Antunish’s father is a truck driver for a company that buys pre-fabricated homes in Europe and delivers them to Russia. When he describes Europe to his son, he calls it a place where he could never live because of the differences in mentality. "For my generation, we aren’t afraid of such differences. But for their generation, it’s really scary,” he says. “They are Soviet people and can’t imagine living another way.”
Indeed, nostalgia runs deep in the east for a more vibrant time, when the economy was strong, says Vladyslava Osmak, a professor of the history of Ukrainian culture in Kiev. "They do not identify themselves as Russians, but as Soviets,” she says. “What is going on today is not Russians against Ukrainians but a split between generations.”

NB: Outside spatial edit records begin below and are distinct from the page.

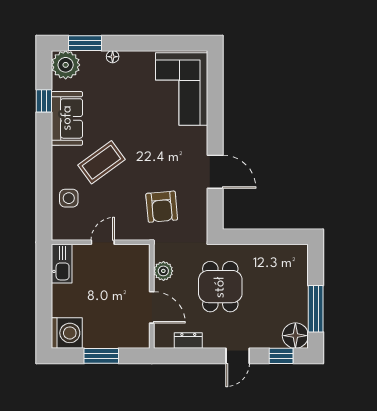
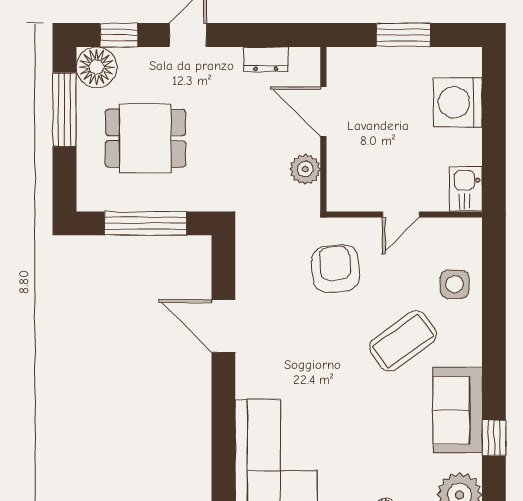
armchair: (162, 207) -> (335, 269), moved
window: (264, 237) -> (145, 223), added
kitchen sink: (62, 264) -> (466, 189), width x0.73
dining table: (220, 287) -> (145, 138), moved, turned 90
washing machine: (67, 333) -> (458, 102), moved

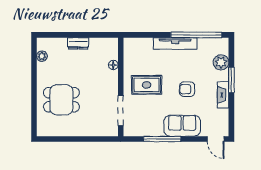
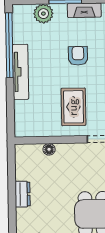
armchair: (187, 89) -> (78, 56), turned 180

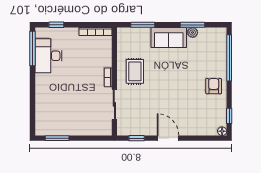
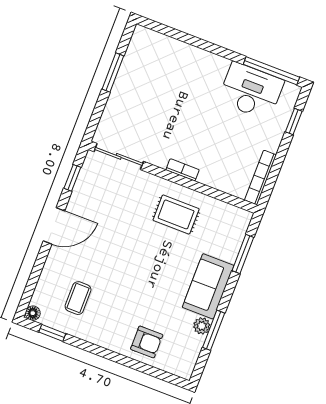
window: (229, 58) -> (141, 367), removed
armchair: (214, 86) -> (147, 342), moved
sliding door: (114, 104) -> (119, 156), moved
coffee table: (204, 109) -> (78, 298), added
window: (57, 138) -> (113, 72), moved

Still, says Ms. Osmak, all sides co-existed relatively peacefully, until the conflict ignited in November. Many blame Mr. Putin for stirring the conflict up by launching a misinformation campaign, which portrayed the west as nationalist "fascists."
But others, including Col. Gen. Ihor Smeshko, the former head of the secret services in Ukraine, say the central government in Kiev didn't effectively counter the message or reach out enough to the east. The government "lost the information war," he says.

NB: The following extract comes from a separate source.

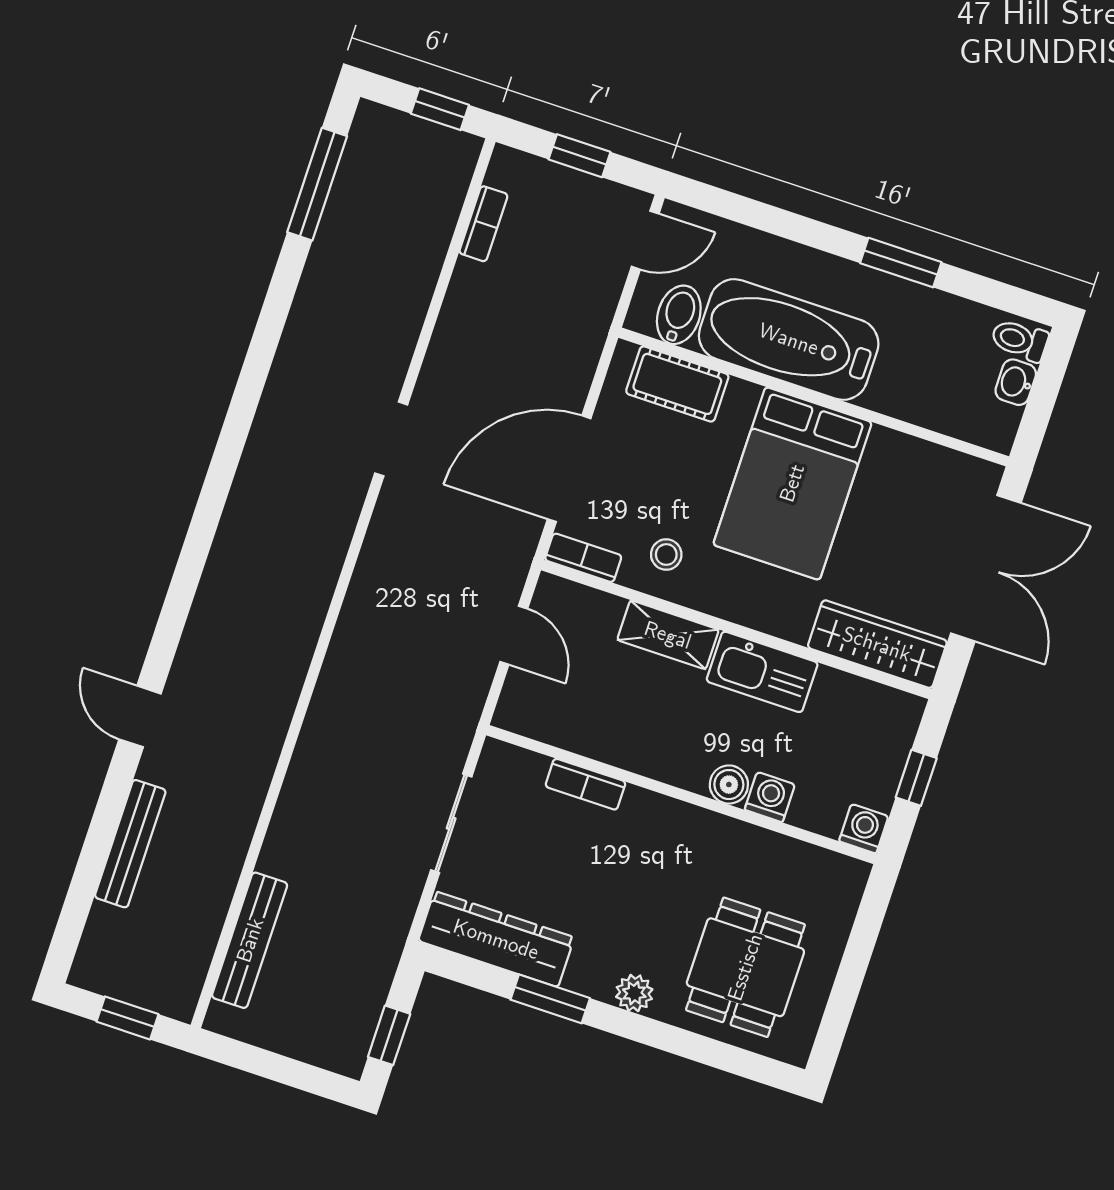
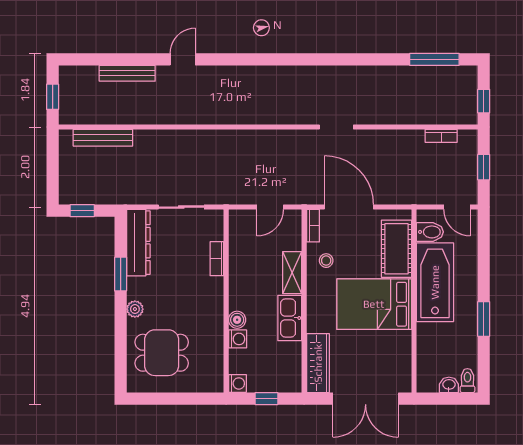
cot: (677, 384) -> (396, 249), width x1.37, depth x1.34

Poroshenko now promises to “put an end to war, chaos, crime, and bring peace to the Ukrainian land,” as he told the nation. He said that he will not negotiate with “terrorists,” but he is willing to talk with any unarmed representative from the east.
His first task is an end to deadly violence, but Poroshenko can also ease tensions by reinstating a bill to bolster the Russian language here and by working toward a degree of decentralization. The state can also literally build bridges with new infrastructure, argues political analyst Vadim Karasov in Kiev, to bring regions of the vast country physically closer together.
But some worry that psychological distance is growing. Natalia Petrenko, who works in a housing goods store in Kiev, says she fondly remembers the Soviet era of her youth as a force of stability. Like many Ukrainians, she switches easily between Russian and Ukrainian. Still, she loathes what Putin is doing, and she wants EU membership for her three grandchildren.
She says she's saddened by radicalism that has grown on both sides. Customers often come in now, she says, and scoff at her Russian-made goods, the garden hoes and water canteens from the Soviet era that she calls the “best around.” “They say they hate Russians,” she says. “I didn’t believe something like this could happen, we all used to be so friendly."